Epouvante - Horreur

Epouvante - Horreur

N°13

La poupée de la sorcière

     Si les histoires d'horreur te font peur, si la nuit, tu fais vite des cauchemars, si tu es seul(e) dans ta chambre à lire ces lignes et que l'orage dehors menace, alors ne va pas plus loin et sélectionne une autre histoire.

Si le craquement d'une armoire dans le silence pesant te fait sursauter puis rire, si les morts-vivants t'amusent, si tu aimes avoir un peu peur, continue...

     En l'an 1750, dans la forêt où habite notre amie Christine, se trouvait une cabane, une petite maison en bois. Une sorcière y habitait, une femme pas bien méchante, mais fort négligée. Elle portait une robe noire déchirée. Ses doigts étaient déformés, par le rhumatisme sans doute. On la disait guérisseuse, souvent avec raison. Elle connaissait les herbes, les feuilles, les plantes. Elle savait fabriquer des poudres qui parfois soulageaient les douleurs ou les maladies des personnes qui venaient la consulter au fond des bois.


À cette même époque, vers 1750 donc, un château, aujourd'hui en ruines, existait toujours dans le village situé à l'entrée de la forêt. Là, habitaient un duc et son épouse, la duchesse. Ce jeune couple avait un garçon de presque un an.

Un jour, le bébé tomba gravement malade. La maman, très inquiète comme son mari, remarqua les hésitations des soigneurs appelés au chevet du petit. À cette époque, les médecins ne connaissaient pas encore grand-chose et leurs remèdes étaient bien pauvres. L'enfant, couvert de plaques rouges, souffrait d'une forte fièvre et transpirait beaucoup. Il ne buvait plus, il ne mangeait plus.

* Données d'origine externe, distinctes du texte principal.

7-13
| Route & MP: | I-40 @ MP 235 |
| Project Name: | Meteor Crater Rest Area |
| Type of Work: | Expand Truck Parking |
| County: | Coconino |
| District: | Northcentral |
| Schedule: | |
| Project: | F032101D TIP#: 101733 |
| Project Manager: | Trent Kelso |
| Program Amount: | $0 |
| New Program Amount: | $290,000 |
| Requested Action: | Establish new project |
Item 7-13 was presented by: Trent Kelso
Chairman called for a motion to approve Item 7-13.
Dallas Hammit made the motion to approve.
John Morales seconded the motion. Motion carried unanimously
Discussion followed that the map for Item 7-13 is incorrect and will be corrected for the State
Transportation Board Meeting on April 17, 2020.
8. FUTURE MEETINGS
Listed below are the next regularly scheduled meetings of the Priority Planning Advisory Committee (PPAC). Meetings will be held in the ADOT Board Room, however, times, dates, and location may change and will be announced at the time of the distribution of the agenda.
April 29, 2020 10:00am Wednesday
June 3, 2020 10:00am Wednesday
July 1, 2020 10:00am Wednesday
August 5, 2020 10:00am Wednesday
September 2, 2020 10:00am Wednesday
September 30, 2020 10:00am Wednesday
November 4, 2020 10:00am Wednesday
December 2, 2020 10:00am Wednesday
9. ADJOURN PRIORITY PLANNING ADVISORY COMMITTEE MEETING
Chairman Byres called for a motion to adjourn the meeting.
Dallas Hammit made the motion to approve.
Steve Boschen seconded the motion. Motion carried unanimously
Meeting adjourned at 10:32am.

La duchesse emballa son petit dans une couverture et partit un matin dans la forêt, vers la maison de la sorcière. Elle emportait avec elle un beau jambon à titre de paiement. La guérisseuse refusait l'argent.

Parvenue à l'humble demeure, elle frappa à la porte. La vieille femme la fit entrer.

-Bonjour madame la duchesse, que me vaut votre visite?

-Mon enfant est très malade. Voulez-vous bien regarder? Le voici. Je vous apporte aussi ce jambon. Vous saurez en faire bon usage. 

-Merci, répondit la sorcière. Montrez-moi ce petit à présent.

La maman ouvrit la couverture et posa le bébé bien mal en point sur une table. La vieille femme tapota l'enfant au visage, au ventre, au dos, aux jambes, puis se retira dans le coin le plus sombre de sa maison. Elle saisit un récipient en cuivre et y versa différentes poudres. Elle concocta ainsi un remède. Elle présenta le mélange dans un sachet.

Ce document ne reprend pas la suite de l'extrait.